Growing old is a privilege. At least that’s what books on self-love, self-confidence and self-realization say. Aging in itself is therefore a completely legitimate affair, which actually only has positive sides to it. And yet, growing old with dignity is a whole other thing. Because the small, well-hidden “actually” is in truth much bigger. Even though we vehemently want to defend ourselves against it, self-doubt cannot be completely dispelled in the end. And then we suddenly realize that we don’t face aging as unaffectedly as we had hoped. We notice how, year after year, we become more and more nervous when the number behind our age grows and grows. But why is so much meaning, so much expressiveness about one’s own self ascribed to a number in the first place? And how can we manage to see age for what it really is: just a number – no more and no less?

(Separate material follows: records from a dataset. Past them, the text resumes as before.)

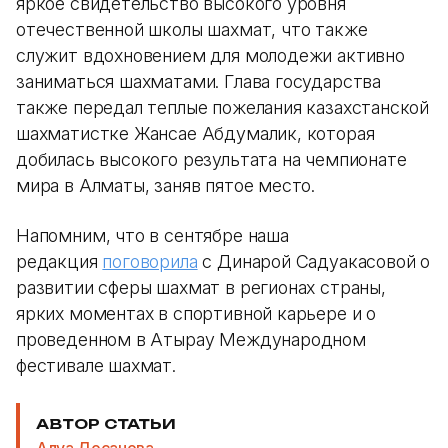
яркое свидетельство высокого уровня
отечественной школы шахмат, что также
служит вдохновением для молодежи активно
заниматься шахматами. Глава государства
также передал теплые пожелания казахстанской
шахматистке Жансае Абдумалик, которая
добилась высокого результата на чемпионате
мира в Алматы, заняв пятое место.
Напомним, что в сентябре наша
редакция
поговорила
с Динарой Садуакасовой о
развитии сферы шахмат в регионах страны,
ярких моментах в спортивной карьере и о
проведенном в Атырау Международном
фестивале шахмат.
АВТОР СТАТЬИ
Алуа Досанова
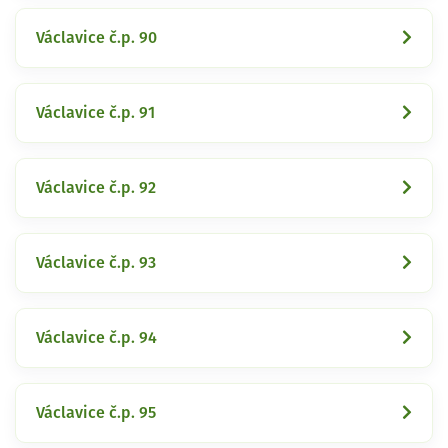
Václavice č.p. 90
Václavice č.p. 91
Václavice č.p. 92
Václavice č.p. 93
Václavice č.p. 94
Václavice č.p. 95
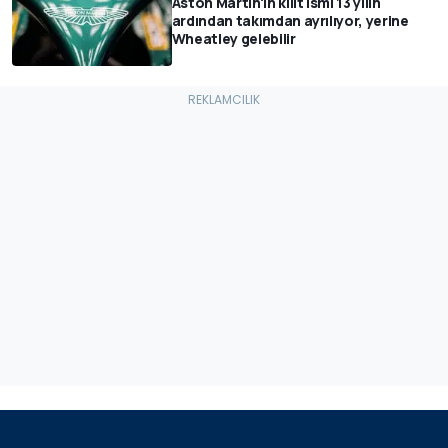
Aston Martin'in kilit ismi 13 yılın
ardından takımdan ayrılıyor, yerine
Wheatley gelebilir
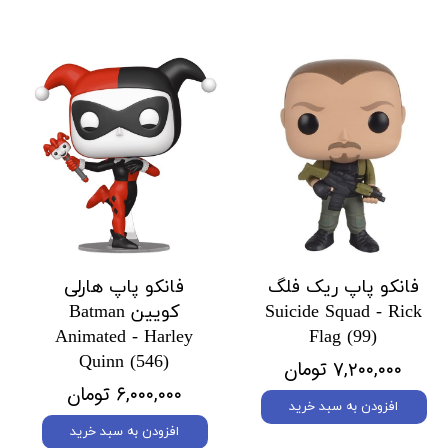
فانکو پاپ ریک فلگ
فانکو پاپ هارلی
Suicide Squad - Rick
کویین Batman
Animated - Harley
Flag (99)
Quinn (546)
۷,۲۰۰,۰۰۰ تومان
۶,۰۰۰,۰۰۰ تومان
افزودن به سبد خرید
افزودن به سبد خرید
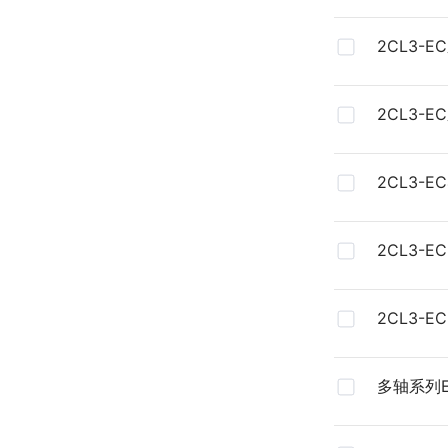
2CL3-
2CL3-
2CL3-E
2CL3-E
2CL3-E
多轴系列E
步进驱动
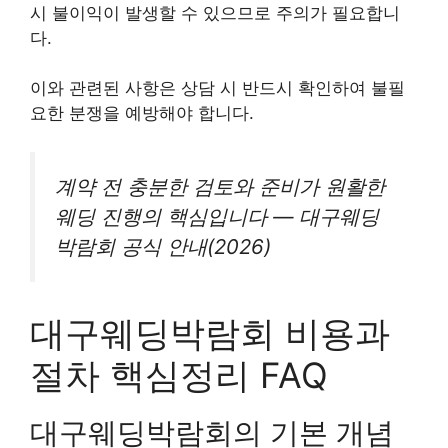
시 불이익이 발생할 수 있으므로 주의가 필요합니
다.
이와 관련된 사항은 상담 시 반드시 확인하여 불필
요한 분쟁을 예방해야 합니다.
계약 전 충분한 검토와 준비가 원활한
웨딩 진행의 핵심입니다 — 대구웨딩
박람회 공식 안내(2026)
대구웨딩박람회 비용과
절차 핵심정리 FAQ
대구웨딩박람회의 기본 개념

Age as an expression of social entitlement

We live in a society that places certain demands on the life plans of its members starting at birth. A society that is supported by the fact that we know our place as soon as possible and whose expectations we are at the mercy of when we reach adulthood at the latest. The problem is, however: Who among us really knew where they belonged in his early 20s? Who among us could predict at the age of 20 in which direction their own life plan would develop? In most cases, reality is quite different. In fact, in our early twenties, we have an idea about where we want to live, which job could be the right one, when we want to think about steady partnerships, family planning, condos or building a house. In reality, however, these ideas are only vague visions of the future, which are made up of social expectations and our own demands for a fulfilled life. Instead, the twenties are marked by doubts about our desires and goals, about decisions, about our own identity.

Who among us really knew where they belonged in his early 20s? ❝

A lifetime of learning

In a recent ZEITMagazin article, the author wrote that being young is both the most beautiful and the most terrible thing. And it’s true. We likely never felt as un-encumbered, as untied-down, as naive and as free as we did in our twenties. But why were we only allowed to enjoy our freedom and make mistakes in our twenties? Why did we always feel like we had lost our light-heartedness when our twenties ended? As if the 30th birthday at the latest was the last chance to finally grow up and become responsible. Perhaps it is society, perhaps our environment, or perhaps it is ourselves who suggest to us that the clock is ticking, that we should slowly really know what matters to us in life. And hence the result is that we spend less time on childish games, year after year, but more time on making profound and far-reaching decisions. Suddenly, questions emerge as to how we can balance a career and a family, and despite having children, how to work on careers we painstakingly built over the past years. In our early 40s, we no longer deal with the same topics as in the twenties. And that is totally fine. We continue to learn throughout our lives and find out how to master the different challenges of life (and its different stages). After all, the saying is that wisdom only comes with age. We learn not to take certain things as seriously anymore – things that would have driven us up the wall in our early twenties. We learn to occasionally put our own needs behind those of our partner or children in order to pursue theirs. But we also learn that it is important to put yourself first from time to time – without neglecting your job or social contacts. We learn to trust our gut and sometimes simply take the leap – leaving the voice of reason, which now echoes louder than ever, behind.

What really matters

Many people say that their twenties were their best years. We don’t believe that is true. Secretly, it’s the forties, the fifties, even the sixties. Why? Because we know of things we didn’t know when we were young. Because we have made more experiences than we could ever have dreamed of. And because we have made mistakes that we got to learn from all the more. One thing that ultimately only old age can provide us with: the ability to let go of our own expectations. No more having to look left and right to make sure that we meet the demands of our environment or society. The certainty that life is not about being perfect and not making any mistakes, but that it sometimes takes the youthful lightheartedness of our twenty-year-old self to return to our own dreams. For even if we are now no longer in our twenties, the elementary questions remain: What do we actually want to achieve? What is our purpose here – to simply live or to really accomplish something?

So we should stop cursing the growing number of our age. Instead, let us be thankful to have gotten to know a bit more about ourselves, our wishes and dreams every year. We should be thankful for receiving new opportunities and challenges again and again. And we should be thankful for being allowed to make mistakes. Mistakes, that help us learn and that allow us to develop further. For that is what life is about, after all – it is about learning and growing, further and further, year after year.